Fear chills me to the very core of my damaged soul.

“Fuck,” I whisper, paralyzed in place by the look of panic of Naomi's face.

“Ronnie? Is everything okay?” Lydia starts to cry, softly at first but escalating in volume as Naomi pounds closer, whisking right past Milo and the bodyguard. Like a boss, that fucker reaches out and snatches Knox by the shoulders. “Ronnie?”

“Let me go, you stupid fucking piece of shit!” When the man recognizes who it is that's flailing in his arms, he lets her go with a start, staring at the blood on his hands with wide eyes and a crooked grimace.

“Mom, I'll have to call you back.”

“Ronnie, wait!”

I stick the phone back in my pocket, not sure if I managed to actually hang up or not. Naomi and I move towards each other, pausing underneath a flickering streetlight. By this point, Lydia's howling like the little demon child she is. Okay, maybe half demon. I can't speak for her mother, but the father's a friggin' cockwad.

“The boys?” I ask, assuming the worst, assuming one of my bandmates is lying dead. Naomi shakes her head, her blonde hair loose and soft, like it's just been freshly washed. Her shredded Terre Haute tee is wet with crimson, leaking red lines down her exposed belly and across her
Real Ugly
tattoo.

“Fine,” she says, orange-brown eyes cutting into me. Her mouth moves, but it takes a minute to process the words.

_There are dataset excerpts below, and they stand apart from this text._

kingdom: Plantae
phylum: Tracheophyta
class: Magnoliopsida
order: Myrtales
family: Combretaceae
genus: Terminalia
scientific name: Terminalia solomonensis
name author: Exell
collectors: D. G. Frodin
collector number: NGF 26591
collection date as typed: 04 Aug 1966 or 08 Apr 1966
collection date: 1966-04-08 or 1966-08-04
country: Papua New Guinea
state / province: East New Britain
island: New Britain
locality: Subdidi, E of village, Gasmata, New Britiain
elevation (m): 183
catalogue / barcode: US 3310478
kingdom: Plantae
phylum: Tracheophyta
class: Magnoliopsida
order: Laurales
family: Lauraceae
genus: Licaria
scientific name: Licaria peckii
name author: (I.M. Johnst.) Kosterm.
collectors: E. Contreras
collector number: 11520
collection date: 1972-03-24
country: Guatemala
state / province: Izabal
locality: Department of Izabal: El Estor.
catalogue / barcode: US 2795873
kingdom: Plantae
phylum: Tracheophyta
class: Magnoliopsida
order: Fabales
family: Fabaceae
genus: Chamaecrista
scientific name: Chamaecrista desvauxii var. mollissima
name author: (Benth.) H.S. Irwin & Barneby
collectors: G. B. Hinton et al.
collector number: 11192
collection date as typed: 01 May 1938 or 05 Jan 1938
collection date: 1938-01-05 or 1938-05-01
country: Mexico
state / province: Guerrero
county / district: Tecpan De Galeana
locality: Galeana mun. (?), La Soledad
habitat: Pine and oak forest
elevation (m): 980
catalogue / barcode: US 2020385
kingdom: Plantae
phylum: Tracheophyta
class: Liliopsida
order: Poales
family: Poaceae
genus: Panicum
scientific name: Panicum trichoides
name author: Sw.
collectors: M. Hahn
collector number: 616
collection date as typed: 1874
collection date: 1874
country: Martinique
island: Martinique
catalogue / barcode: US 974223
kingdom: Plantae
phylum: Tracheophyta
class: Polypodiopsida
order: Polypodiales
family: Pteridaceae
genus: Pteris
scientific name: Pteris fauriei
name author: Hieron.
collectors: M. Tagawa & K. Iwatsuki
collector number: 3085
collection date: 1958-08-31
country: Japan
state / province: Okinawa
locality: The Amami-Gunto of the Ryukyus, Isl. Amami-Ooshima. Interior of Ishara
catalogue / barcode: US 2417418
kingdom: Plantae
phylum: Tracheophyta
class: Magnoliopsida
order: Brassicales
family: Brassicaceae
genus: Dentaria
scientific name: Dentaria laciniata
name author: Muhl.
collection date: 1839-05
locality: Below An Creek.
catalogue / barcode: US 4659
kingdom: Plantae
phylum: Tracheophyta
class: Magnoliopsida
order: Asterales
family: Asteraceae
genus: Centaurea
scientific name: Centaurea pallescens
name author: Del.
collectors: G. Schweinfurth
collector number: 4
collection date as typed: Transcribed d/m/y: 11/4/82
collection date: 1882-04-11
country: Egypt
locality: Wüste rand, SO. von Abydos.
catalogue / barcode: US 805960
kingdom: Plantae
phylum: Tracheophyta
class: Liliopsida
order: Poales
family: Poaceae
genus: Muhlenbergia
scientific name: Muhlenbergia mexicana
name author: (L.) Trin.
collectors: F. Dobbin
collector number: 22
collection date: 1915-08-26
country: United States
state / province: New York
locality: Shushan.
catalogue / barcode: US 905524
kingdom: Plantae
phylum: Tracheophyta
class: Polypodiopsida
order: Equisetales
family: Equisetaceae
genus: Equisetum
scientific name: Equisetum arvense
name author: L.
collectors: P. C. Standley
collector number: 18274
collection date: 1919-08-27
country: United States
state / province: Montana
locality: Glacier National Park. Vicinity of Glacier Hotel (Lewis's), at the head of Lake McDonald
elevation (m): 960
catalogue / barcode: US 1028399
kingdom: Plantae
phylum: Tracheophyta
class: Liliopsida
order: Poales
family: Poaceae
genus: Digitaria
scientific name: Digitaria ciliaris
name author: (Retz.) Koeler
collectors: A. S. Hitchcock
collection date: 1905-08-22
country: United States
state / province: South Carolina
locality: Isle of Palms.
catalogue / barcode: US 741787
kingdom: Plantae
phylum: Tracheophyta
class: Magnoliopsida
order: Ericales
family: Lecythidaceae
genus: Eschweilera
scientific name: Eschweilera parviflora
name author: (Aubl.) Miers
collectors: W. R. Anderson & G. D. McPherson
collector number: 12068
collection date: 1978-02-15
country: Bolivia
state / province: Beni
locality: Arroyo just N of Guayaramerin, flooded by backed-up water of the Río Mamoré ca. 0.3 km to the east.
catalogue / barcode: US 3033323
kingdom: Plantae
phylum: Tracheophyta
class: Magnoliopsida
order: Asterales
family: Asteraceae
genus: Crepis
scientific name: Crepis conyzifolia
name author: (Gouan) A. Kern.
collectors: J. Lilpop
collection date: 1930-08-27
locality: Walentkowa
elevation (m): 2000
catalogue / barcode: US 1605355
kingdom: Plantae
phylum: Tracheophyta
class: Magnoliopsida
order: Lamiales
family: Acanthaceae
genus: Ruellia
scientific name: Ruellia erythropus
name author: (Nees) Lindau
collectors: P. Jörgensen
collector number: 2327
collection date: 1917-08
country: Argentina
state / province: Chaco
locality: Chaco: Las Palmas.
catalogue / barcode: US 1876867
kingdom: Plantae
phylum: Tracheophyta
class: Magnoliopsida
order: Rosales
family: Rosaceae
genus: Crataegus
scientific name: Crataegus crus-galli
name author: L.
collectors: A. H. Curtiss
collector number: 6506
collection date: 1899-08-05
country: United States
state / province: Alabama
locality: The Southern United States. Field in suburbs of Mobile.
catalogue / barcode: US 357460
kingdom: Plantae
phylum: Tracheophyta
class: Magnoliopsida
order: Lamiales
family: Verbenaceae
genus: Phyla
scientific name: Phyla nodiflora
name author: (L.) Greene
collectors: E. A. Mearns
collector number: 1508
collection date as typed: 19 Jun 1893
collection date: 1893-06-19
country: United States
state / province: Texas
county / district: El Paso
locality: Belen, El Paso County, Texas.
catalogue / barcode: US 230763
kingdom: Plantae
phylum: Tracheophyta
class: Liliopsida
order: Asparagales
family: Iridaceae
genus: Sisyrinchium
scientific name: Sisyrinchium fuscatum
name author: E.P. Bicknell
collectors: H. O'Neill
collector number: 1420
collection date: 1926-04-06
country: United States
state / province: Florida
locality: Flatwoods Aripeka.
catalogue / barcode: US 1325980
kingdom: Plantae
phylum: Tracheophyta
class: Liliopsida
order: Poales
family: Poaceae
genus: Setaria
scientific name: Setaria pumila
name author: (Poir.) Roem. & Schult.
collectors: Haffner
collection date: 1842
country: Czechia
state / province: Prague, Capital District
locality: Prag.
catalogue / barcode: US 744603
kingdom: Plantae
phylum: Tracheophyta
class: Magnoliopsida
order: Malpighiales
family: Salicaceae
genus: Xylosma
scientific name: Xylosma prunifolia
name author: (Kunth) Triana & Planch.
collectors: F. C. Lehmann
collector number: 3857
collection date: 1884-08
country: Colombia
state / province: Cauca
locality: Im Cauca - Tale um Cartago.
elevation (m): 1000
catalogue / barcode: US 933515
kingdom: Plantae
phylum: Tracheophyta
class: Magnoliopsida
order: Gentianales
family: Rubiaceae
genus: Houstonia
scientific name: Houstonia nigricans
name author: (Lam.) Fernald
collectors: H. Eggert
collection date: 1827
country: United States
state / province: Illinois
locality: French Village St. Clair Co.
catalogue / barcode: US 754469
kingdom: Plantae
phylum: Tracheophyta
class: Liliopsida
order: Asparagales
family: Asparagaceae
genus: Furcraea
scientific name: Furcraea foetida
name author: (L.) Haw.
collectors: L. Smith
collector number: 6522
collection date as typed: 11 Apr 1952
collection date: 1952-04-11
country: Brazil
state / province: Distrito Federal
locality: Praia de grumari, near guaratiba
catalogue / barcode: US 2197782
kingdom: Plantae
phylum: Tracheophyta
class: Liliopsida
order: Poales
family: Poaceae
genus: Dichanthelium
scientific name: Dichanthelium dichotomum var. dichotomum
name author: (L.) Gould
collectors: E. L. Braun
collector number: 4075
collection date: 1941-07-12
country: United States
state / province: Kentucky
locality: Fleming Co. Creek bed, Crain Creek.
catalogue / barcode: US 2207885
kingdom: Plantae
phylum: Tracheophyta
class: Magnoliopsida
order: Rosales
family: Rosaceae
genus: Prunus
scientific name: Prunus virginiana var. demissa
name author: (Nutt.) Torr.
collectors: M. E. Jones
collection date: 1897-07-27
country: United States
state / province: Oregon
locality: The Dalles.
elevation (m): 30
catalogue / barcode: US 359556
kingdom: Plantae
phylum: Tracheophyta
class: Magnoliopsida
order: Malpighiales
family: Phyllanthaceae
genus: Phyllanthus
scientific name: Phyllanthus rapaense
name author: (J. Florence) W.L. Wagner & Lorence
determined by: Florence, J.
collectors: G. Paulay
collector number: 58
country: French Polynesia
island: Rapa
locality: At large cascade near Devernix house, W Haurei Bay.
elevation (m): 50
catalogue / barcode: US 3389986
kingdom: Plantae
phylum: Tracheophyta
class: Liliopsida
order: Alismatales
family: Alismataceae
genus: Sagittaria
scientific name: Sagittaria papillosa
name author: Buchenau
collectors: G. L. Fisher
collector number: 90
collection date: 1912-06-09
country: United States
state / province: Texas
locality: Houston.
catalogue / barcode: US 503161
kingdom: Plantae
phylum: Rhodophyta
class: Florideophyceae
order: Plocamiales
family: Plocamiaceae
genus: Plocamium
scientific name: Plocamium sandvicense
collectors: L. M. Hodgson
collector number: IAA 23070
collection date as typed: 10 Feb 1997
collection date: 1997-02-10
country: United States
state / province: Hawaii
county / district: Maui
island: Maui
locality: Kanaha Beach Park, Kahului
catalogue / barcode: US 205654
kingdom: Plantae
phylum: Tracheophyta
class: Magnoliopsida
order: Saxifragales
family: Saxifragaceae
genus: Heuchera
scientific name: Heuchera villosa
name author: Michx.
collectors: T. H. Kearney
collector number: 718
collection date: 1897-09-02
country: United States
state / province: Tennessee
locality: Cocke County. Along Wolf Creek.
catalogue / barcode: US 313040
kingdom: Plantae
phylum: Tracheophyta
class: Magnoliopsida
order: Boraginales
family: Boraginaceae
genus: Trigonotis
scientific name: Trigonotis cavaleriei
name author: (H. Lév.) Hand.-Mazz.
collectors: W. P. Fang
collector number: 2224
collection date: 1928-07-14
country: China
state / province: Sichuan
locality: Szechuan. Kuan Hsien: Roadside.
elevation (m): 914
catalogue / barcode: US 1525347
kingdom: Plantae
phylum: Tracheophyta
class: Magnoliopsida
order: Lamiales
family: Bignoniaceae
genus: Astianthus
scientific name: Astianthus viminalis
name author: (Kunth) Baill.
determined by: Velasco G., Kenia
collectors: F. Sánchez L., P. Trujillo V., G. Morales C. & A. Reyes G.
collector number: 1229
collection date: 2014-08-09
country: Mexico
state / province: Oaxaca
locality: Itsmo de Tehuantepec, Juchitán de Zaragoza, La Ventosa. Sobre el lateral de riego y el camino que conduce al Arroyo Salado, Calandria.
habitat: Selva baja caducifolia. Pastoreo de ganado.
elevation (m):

“What?” I ask, not sure that I've heard her clearly. You know, when something horrible happens, something tragic as fuck, you don't expect to go through it again. That's the only good part of tragedy – the expectation that you've just been served yours and don't have to eat another helping.

What. The. Fuck.

“A girl … with a baby,” Naomi pants, chest rising and falling while she struggles to catch her breath. In the distance, I hear sirens. “Turner says it's … Shannon? Phoebe?”

I gape at her while Milo rushes up to us, trying to push his way in and demand an explanation.

“What … how?” I whisper, eyes wide, my child screaming in my arms, kicking me, hitting me, slapping my face.

“Mommy, no!” she's screaming. “Mommy, help!” She flings her body around and spots Naomi, round green eyes taking in the woman, the blood. A wail escapes her throat, piercing through the darkness of the sky. “NO!” she shrieks. “NO! Daddy, help!”

“What is going on here?” Milo demands, panic clearly evident in his voice. Naomi stands there staring at me for a moment, gauging my reaction to the news. Then she turns and looks Milo square in the face.

“Upstairs, in Turner's room … there's another body.”

I'm sobbing so hard, I can barely see the needle as it slips into my arm.
Oh, God. Why? Why am I here? Why is this happening?
Ronnie. Fuck. I can't see Ronnie. All I saw was Naomi, covered in blood, tearing down the hallway towards the elevator. I heard the shouting; now I hear the sirens.

Shannon. They found Shannon. And underneath it all, buried in the commotion and the screaming, is the sound of a crying infant.
Phoebe.

I slump back against the wall and fall to the floor, coughing hard as the ice slithers into my veins, numbing me from the pain, from the tragedy. I yank the syringe out hard, not caring how much it hurts, and I toss it against the wall where it bounces back and hits me in the face.